Техники побежали к машинам, не дожидаясь, пока встанут винты, — так они не делали ни разу с августа, и это означало, что с земли нас сосчитали ещё на подходе, пересчитали второй раз при заходе и уже знали то, чего мы в воздухе друг другу не сказали.
Карцев стоял у стоянки и в небо не смотрел; он стоял так, как стоят, когда уже сосчитали, и подошёл ко мне, когда я ещё не снял шлем, — обычно он ждал, пока люди отойдут от машин, а в тот раз не ждал.
— Кто отдал второй заход?
— Я.
— Знак подавали?
— Свой. На прямой, с удержанием.
— Подтвердили?
— Подтвердил. Своим словом, и повторил приказ.
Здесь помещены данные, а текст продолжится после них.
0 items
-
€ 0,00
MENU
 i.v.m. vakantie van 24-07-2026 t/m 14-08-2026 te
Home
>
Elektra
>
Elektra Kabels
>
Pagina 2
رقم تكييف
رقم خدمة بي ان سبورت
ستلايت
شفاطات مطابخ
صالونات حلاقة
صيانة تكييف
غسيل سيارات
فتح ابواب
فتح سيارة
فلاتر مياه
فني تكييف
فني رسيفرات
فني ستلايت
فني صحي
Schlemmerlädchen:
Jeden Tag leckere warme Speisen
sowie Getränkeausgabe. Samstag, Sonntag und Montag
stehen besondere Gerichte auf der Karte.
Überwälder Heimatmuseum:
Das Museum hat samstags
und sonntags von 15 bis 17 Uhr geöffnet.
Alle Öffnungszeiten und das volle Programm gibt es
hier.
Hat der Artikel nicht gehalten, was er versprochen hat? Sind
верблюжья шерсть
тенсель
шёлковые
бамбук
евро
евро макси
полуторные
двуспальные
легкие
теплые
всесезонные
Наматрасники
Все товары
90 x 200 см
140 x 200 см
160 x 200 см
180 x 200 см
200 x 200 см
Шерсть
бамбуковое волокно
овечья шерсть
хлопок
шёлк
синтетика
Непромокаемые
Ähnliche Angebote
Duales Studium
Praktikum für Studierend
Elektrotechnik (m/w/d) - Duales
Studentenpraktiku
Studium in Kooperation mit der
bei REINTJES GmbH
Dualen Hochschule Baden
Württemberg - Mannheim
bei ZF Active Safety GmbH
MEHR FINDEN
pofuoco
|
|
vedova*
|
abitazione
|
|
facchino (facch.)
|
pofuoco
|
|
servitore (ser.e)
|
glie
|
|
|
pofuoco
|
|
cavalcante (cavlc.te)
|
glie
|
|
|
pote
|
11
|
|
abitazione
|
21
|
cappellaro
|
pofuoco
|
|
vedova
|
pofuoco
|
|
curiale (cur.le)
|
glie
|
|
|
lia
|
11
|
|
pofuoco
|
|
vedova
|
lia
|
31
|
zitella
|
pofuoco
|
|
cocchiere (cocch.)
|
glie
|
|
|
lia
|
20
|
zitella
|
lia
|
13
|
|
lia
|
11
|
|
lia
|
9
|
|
Он не сказал ничего. Он повернулся, пошёл к телефону — по окончании боя о безвозвратных потерях доносят немедленно, и этот телефон был первым, что полагалось сделать, — и уже от аппарата обернулся:
— Пишите. Сейчас. До того, как поговорите хоть с кем-нибудь.
Я сел в землянке у входа, положил планшет на колени и писал сорок минут, и за эти сорок минут ко мне никто не подошёл — и не потому, что не хотели: Карцев, уходя к телефону, сказал что-то двоим у двери, и они встали так, чтобы между мной и стоянкой всё время кто-нибудь был. Первой строкой у меня стояло: второй заход приказал ведущий группы лейтенант Соколов; установленный знак был подан старшим лейтенантом Гореловым и подтверждён мною голосом; приказ повторён после подтверждения; решение принял я. Второй строкой стояло, что задача первой атаки выполнена: тройка противника разорвана, двое отвернули с грузом, к цели не прошли, — и что второй заход начат на четыреста метров ниже первого.
Третья была про то, чего я не сделал: падения я не наблюдал, доклад ведомого трижды менялся, и я принял отсутствие подтверждения за отсутствие результата. Я написал всё это до того, как кто-нибудь успел мне объяснить, что писать можно иначе.
Потом приходили объяснить. Двое.
Первым пришёл Мещеряков и сказал, что в бою всякий бы пошёл, что подранок уходил и что бумага бумагой; говорил он стоя и не сел ни разу, хотя я подвинулся; я поблагодарил и ничего не переписал. Вторым пришёл механик Горелова, и он не сказал ничего вовсе: постоял минуты две, посмотрел, как я пишу, и ушёл, а на другой день чистил чужую машину так же, как чистил его, — с той же тряпкой и с тем же порядком, начиная от хвоста.
Поздно вечером пришёл Карцев и прочитал написанное дважды.